**Aufgabe:**
Extrahiere aus den folgenden Datensätzen jede Zeile, die das Wort "تحتاج" enthält, und achte dabei auf Groß- und Kleinschreibung.

**Vorliegende Datensätze:**

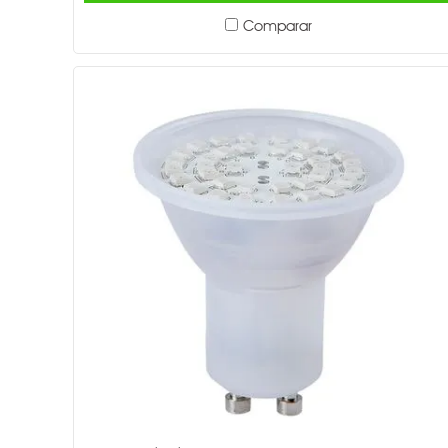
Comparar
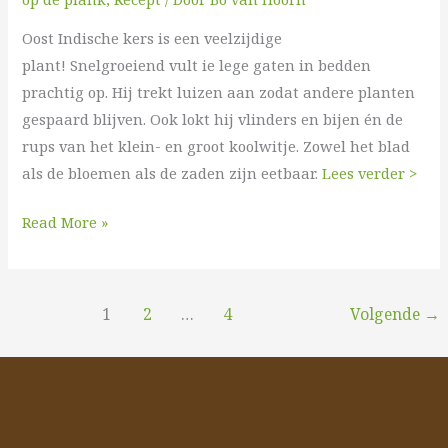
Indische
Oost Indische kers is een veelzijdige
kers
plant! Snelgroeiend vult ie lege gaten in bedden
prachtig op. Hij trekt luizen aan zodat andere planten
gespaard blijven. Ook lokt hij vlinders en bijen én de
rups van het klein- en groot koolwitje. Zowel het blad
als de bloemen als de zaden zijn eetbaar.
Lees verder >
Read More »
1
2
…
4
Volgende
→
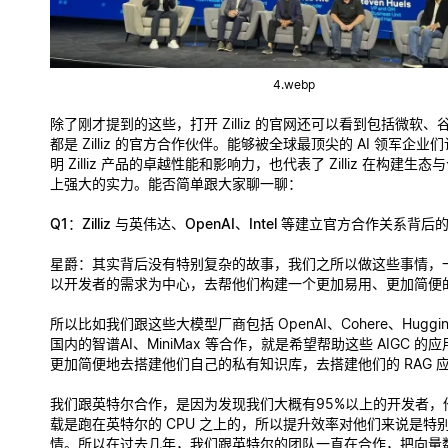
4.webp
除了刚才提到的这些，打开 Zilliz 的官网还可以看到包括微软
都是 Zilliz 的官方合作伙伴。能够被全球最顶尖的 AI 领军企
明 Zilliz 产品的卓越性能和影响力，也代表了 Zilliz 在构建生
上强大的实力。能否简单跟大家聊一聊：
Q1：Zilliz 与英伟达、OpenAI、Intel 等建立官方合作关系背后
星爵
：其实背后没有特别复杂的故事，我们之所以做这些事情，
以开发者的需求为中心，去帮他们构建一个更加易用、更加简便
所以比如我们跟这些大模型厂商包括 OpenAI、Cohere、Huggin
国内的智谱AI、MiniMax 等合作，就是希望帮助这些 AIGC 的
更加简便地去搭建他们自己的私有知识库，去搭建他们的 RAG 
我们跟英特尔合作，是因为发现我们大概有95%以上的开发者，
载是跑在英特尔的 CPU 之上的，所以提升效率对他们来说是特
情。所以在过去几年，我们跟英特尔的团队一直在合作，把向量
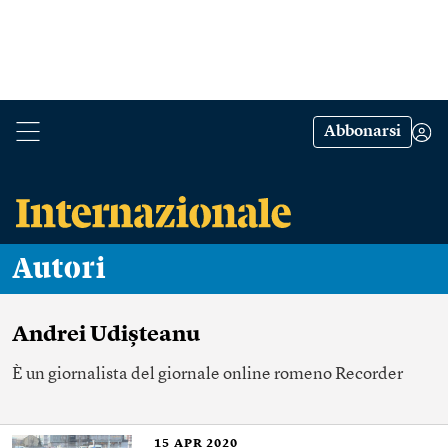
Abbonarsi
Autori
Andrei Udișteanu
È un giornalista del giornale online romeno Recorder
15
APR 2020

...

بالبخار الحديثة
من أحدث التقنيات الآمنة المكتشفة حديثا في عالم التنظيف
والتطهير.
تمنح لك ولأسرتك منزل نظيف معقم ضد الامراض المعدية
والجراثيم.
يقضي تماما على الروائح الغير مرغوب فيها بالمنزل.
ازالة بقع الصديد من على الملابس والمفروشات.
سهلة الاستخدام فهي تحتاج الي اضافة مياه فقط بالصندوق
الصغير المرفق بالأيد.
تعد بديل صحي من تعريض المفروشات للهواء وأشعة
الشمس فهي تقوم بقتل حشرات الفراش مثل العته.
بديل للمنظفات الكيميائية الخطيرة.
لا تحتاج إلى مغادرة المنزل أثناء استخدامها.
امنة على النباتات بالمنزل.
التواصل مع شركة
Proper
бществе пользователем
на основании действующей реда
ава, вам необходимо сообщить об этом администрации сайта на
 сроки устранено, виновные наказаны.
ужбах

**Schriftliche Antwort:**
سهلة الاستخدام فهي تحتاج الي اضافة مياه فقط بالصندوق
لا تحتاج إلى مغادرة المنزل أثناء استخدامها.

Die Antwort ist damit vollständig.